> _Your instructions_
Identify every line in the entries below that contains the word "italiener", with matching case, and copy each of those lines.

> _Collected data_
◆ ◆ ◆ ◆ ◆

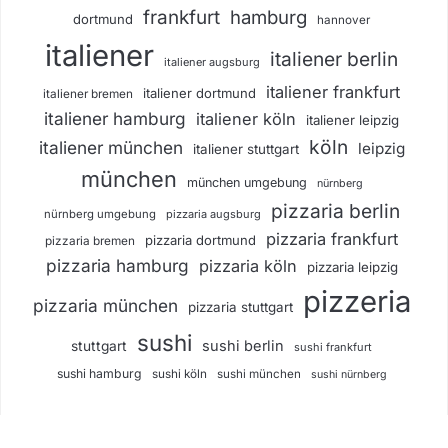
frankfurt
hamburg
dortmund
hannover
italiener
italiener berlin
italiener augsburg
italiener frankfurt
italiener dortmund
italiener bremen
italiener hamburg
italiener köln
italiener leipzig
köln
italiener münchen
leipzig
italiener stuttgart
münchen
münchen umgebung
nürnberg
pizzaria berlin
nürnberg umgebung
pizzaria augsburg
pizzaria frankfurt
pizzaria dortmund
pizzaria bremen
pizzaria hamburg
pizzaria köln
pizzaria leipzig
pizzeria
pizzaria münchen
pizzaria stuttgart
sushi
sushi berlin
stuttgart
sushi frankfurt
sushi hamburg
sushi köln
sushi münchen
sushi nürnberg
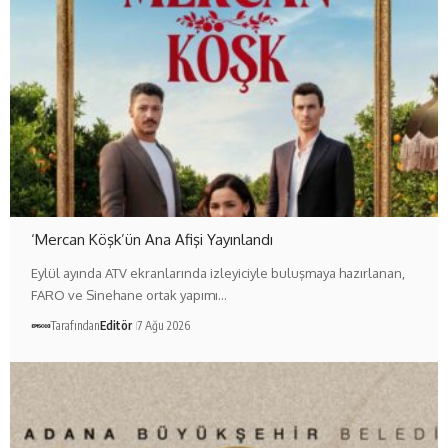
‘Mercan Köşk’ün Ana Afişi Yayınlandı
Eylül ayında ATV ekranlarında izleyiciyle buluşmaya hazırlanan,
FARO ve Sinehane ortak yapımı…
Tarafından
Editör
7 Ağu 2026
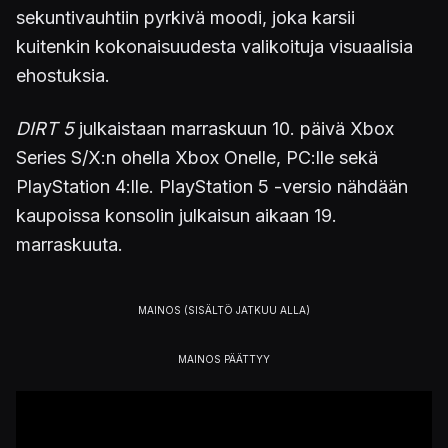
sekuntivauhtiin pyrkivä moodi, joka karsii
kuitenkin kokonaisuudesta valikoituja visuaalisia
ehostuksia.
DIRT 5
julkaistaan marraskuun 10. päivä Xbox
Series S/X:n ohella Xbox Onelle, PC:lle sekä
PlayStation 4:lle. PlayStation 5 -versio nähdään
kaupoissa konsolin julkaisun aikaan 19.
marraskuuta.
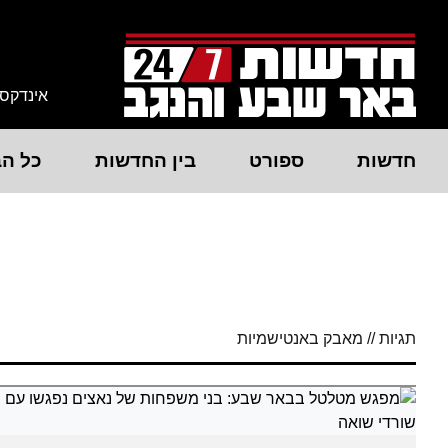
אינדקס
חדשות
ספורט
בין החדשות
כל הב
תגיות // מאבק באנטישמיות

◆ ◆ ◆ ◆ ◆

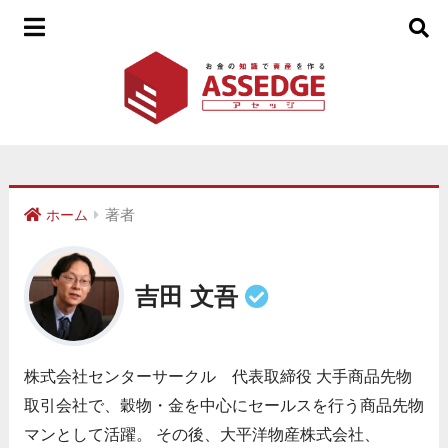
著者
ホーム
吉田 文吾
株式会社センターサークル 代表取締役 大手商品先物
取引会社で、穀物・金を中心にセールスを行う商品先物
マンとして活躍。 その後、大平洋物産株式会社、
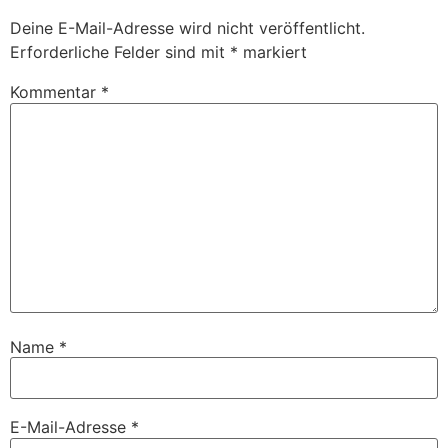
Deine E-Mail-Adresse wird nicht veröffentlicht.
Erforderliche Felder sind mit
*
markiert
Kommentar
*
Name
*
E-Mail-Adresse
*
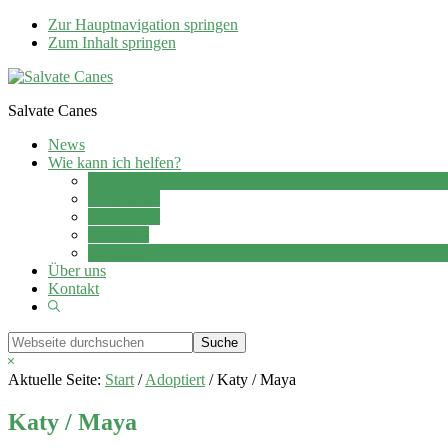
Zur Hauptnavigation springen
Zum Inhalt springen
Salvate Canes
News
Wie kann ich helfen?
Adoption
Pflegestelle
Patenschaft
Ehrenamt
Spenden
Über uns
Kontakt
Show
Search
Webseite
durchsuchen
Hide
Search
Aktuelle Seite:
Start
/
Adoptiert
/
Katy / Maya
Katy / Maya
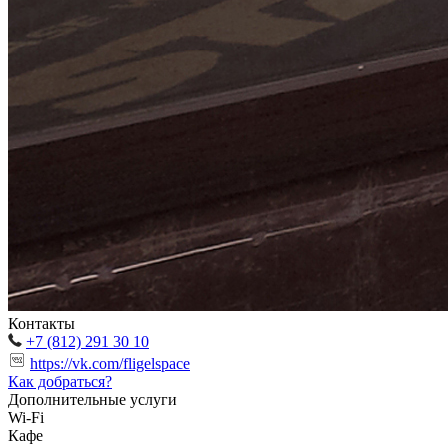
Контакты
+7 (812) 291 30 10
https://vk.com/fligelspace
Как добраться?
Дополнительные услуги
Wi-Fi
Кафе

◆ ◆ ◆ ◆ ◆

> _Output_
italiener
italiener berlin
italiener augsburg
italiener frankfurt
italiener dortmund
italiener bremen
italiener hamburg
italiener köln
italiener leipzig
italiener münchen
italiener stuttgart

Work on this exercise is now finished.